5. The Q1 2015 Merchant Cohort Has Grown 3.2x Over 10 Years — A 12% Revenue CAGR from the Same Group of Merchants.
This might be the most underrated slide in the entire deck. Shopify showed that merchants who joined in Q1 2015 are now generating 3.2x the revenue they generated in their first year. That’s a 12% CAGR on revenue from a single cohort, over a decade.
And the pattern holds across every cohort — Q1 2016, Q1 2017, all the way through Q1 2025. Each newer cohort tracks above the prior one at the same age.
This is the holy grail of B2B: negative net revenue churn at scale, not because you’re raising prices, but because your customers genuinely grow into more of your product. More GMV. More payments. More shipping. More capital. More surfaces. The flywheel works.
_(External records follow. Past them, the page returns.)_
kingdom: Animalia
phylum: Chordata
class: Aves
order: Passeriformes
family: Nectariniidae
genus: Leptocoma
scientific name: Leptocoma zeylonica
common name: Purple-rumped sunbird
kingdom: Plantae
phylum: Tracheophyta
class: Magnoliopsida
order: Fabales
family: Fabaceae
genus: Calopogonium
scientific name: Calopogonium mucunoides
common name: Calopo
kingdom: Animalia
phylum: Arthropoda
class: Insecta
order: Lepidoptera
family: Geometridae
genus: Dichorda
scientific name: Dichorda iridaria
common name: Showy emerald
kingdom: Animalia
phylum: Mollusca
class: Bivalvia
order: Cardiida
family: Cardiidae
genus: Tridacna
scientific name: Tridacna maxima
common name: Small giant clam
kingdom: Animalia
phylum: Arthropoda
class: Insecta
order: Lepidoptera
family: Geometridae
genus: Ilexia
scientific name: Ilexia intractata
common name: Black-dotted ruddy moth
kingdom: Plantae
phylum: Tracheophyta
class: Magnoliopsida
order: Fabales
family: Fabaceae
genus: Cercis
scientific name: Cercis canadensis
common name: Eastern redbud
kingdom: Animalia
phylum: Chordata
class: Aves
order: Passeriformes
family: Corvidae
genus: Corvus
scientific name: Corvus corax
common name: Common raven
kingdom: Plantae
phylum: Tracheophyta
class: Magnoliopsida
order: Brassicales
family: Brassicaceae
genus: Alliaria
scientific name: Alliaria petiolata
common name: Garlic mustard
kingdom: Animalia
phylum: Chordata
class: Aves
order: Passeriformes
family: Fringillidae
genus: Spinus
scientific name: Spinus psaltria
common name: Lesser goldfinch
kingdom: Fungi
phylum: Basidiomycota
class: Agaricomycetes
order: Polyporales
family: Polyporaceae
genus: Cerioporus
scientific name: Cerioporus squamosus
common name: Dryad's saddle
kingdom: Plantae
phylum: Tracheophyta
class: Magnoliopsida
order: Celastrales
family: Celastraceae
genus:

For any founder thinking about their cohort economics: if your oldest cohorts aren’t expanding, you don’t have a platform. You have a tool.
Bonus: Shopify Shipped 700+ Features in 24 Months and Is Now Selling to ChatGPT, Google AI Mode, and Copilot via “Agentic Storefronts”
The product velocity here is worth noting. Shopify launched 100-150+ features every six months through their Editions drops, totaling 700+ in the last two years. Their AI assistant Sidekick generated almost 4,000 custom apps and 29,000+ automations in just the three weeks following their Winter ’26 Editions release. 1.2 million photos edited.
But the strategic move that matters most: Shopify co-developed the Universal Commerce Protocol with Google and now has integrations with ChatGPT, Google AI Mode, Gemini, and Microsoft Copilot for “Agentic Storefronts” — letting merchants sell directly inside AI chat interfaces. They even launched an “Agentic Plan” for brands not currently on Shopify to access this. That’s a TAM expansion play disguised as an AI feature.
When you’re the commerce infrastructure layer and AI agents need to buy things on behalf of consumers, you want to be the protocol they talk to. Shopify is positioning for that future right now.
Everything Is Going Right for Shopify. Except the Stock Price.
Shopify at $11.6 billion is almost the definition of platform compounding. Revenue up 30%. GMV up 29%. Payments penetration climbing every single quarter. B2B nearly doubling. $2 billion in free cash flow. And merchant cohorts that keep expanding year after year.
The lesson for founders: build the thing merchants (or customers) can’t leave, then keep adding surfaces they can sell through and products they adopt as they grow. That’s the formula. Shopify is living proof it works — even at $11.6 billion revenue run-rate.